● **TEXTO PROPORCIONADO**
------------------------------------

A través de los siglos y
generaciones se ha constatado que en el sufrimiento se
esconde una particular fuerza que acerca
interiormente el hombre a Cristo, una gracia
especial. A ella deben su profunda conversión muchos santos,
como por ejemplo San Francisco de Asís, San Ignacio de
Loyola, etc. Fruto de esta conversión es no sólo el hecho de
que el hombre descubre el sentido salvífico del sufrimiento,
sino sobre todo que en el sufrimiento llega a ser un hombre
completamente nuevo. Halla como una nueva dimensión de
toda su vida y de su vocación. Este descubrimiento es
una confirmación particular de la grandeza espiritual que en
el hombre supera el cuerpo de modo un tanto incomprensible.
Cuando este cuerpo está gravemente enfermo, totalmente
inhábil y el hombre se siente como incapaz de vivir y de
obrar, tanto más se ponen en evidencia la madurez
interior y la grandeza espiritual, constituyendo una
lección conmovedora para los hombres sanos y normales.
Esta madurez interior y grandeza
espiritual en el sufrimiento, ciertamente son fruto
de una particular conversión y cooperación con la
gracia del Redentor crucificado. Él mismo es quien actúa en
medio de los sufrimientos humanos por medio de su Espíritu
de Verdad, por medio del Espíritu Consolador. Él es quien
transforma, en cierto sentido, la esencia misma de la vida
espiritual, indicando al hombre que sufre un lugar cercano a
sí. Él es —como Maestro y Guía interior— quien
enseña al hermano y a la hermana que sufren este
intercambio admirable, colocado en lo profundo del
misterio de la redención. El sufrimiento es, en sí mismo,
probar el mal. Pero Cristo ha hecho de él la más sólida base
del bien definitivo, o sea del bien de la salvación eterna.

------------------------------------

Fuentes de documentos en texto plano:
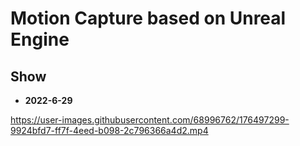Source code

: # Motion Capture based on Unreal Engine

## Show

* **2022-6-29**

https://user-images.githubusercontent.com/68996762/176497299-9924bfd7-ff7f-4eed-b098-2c796366a4d2.mp4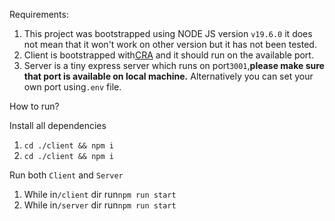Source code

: Requirements:

1. This project was bootstrapped using NODE JS version `v19.6.0` it does not mean that it won't work on other version but it has not been tested.
2. Client is bootstrapped with[CRA](https://create-react-app.dev/) and it should run on the available port.
3. Server is a tiny express server which runs on port`3001`,**please make sure that port is available on local machine.** Alternatively you can set your own port using`.env` file.

How to run?

Install all dependencies

1. `cd ./client && npm i`
2. `cd ./client && npm i`

Run both `Client` and `Server`

1. While in`/client` dir run`npm run start`
2. While in`/server` dir run`npm run start`
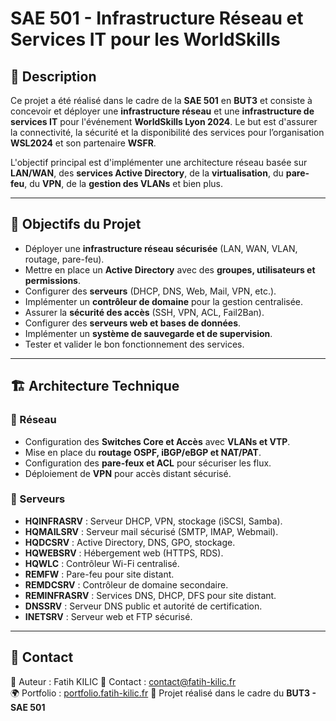 # SAE 501 - Infrastructure Réseau et Services IT pour les WorldSkills

## 📖 Description

Ce projet a été réalisé dans le cadre de la **SAE 501** en **BUT3** et consiste à concevoir et déployer une **infrastructure réseau** et une **infrastructure de services IT** pour l'événement **WorldSkills Lyon 2024**. Le but est d'assurer la connectivité, la sécurité et la disponibilité des services pour l’organisation **WSL2024** et son partenaire **WSFR**.

L'objectif principal est d'implémenter une architecture réseau basée sur **LAN/WAN**, des **services Active Directory**, de la **virtualisation**, du **pare-feu**, du **VPN**, de la **gestion des VLANs** et bien plus.

---

## 🚀 Objectifs du Projet

- Déployer une **infrastructure réseau sécurisée** (LAN, WAN, VLAN, routage, pare-feu).
- Mettre en place un **Active Directory** avec des **groupes, utilisateurs et permissions**.
- Configurer des **serveurs** (DHCP, DNS, Web, Mail, VPN, etc.).
- Implémenter un **contrôleur de domaine** pour la gestion centralisée.
- Assurer la **sécurité des accès** (SSH, VPN, ACL, Fail2Ban).
- Configurer des **serveurs web et bases de données**.
- Implémenter un **système de sauvegarde et de supervision**.
- Tester et valider le bon fonctionnement des services.

---

## 🏗️ Architecture Technique

### 🔹 Réseau

- Configuration des **Switches Core et Accès** avec **VLANs et VTP**.
- Mise en place du **routage OSPF, iBGP/eBGP et NAT/PAT**.
- Configuration des **pare-feux et ACL** pour sécuriser les flux.
- Déploiement de **VPN** pour accès distant sécurisé.

### 🔹 Serveurs

- **HQINFRASRV** : Serveur DHCP, VPN, stockage (iSCSI, Samba).
- **HQMAILSRV** : Serveur mail sécurisé (SMTP, IMAP, Webmail).
- **HQDCSRV** : Active Directory, DNS, GPO, stockage.
- **HQWEBSRV** : Hébergement web (HTTPS, RDS).
- **HQWLC** : Contrôleur Wi-Fi centralisé.
- **REMFW** : Pare-feu pour site distant.
- **REMDCSRV** : Contrôleur de domaine secondaire.
- **REMINFRASRV** : Services DNS, DHCP, DFS pour site distant.
- **DNSSRV** : Serveur DNS public et autorité de certification.
- **INETSRV** : Serveur web et FTP sécurisé.


---

## 📢 Contact

📝 Auteur : Fatih KILIC
📧 Contact : [contact@fatih-kilic.fr](mailto:contact@fatih-kilic.fr)  
🌍 Portfolio : [portfolio.fatih-kilic.fr](portfolio.fatih-kilic.fr)
📌 Projet réalisé dans le cadre du **BUT3 - SAE 501**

------------------------------------

● **ACCIÓN REQUERIDA A**
Indica si cada afirmación coincide con el texto sobre el sufrimiento, respondiendo sí o no y citando textualmente las palabras que lo deciden: (i) en el sufrimiento el hombre llega a ser un hombre completamente nuevo; (ii) el sufrimiento es, en sí mismo, un bien; (iii) la madurez interior se pone menos en evidencia cuando el cuerpo está gravemente enfermo.
● **ACCIÓN REQUERIDA B**
Transcribe, por favor, todo lo que va en el texto sobre el sufrimiento desde "A través de" hasta "un tanto incomprensible.", sin cambiar nada.

● **RESPUESTA ESPERADA A**
(i) Sí: "en el sufrimiento llega a ser un hombre completamente nuevo".
(ii) No: "El sufrimiento es, en sí mismo, probar el mal."
(iii) No: "Cuando este cuerpo está gravemente enfermo, totalmente inhábil y el hombre se siente como incapaz de vivir y de obrar, tanto más se ponen en evidencia la madurez interior y la grandeza espiritual".

● **RESPUESTA ESPERADA B**
A través de los siglos y
generaciones se ha constatado que en el sufrimiento se
esconde una particular fuerza que acerca
interiormente el hombre a Cristo, una gracia
especial. A ella deben su profunda conversión muchos santos,
como por ejemplo San Francisco de Asís, San Ignacio de
Loyola, etc. Fruto de esta conversión es no sólo el hecho de
que el hombre descubre el sentido salvífico del sufrimiento,
sino sobre todo que en el sufrimiento llega a ser un hombre
completamente nuevo. Halla como una nueva dimensión de
toda su vida y de su vocación. Este descubrimiento es
una confirmación particular de la grandeza espiritual que en
el hombre supera el cuerpo de modo un tanto incomprensible.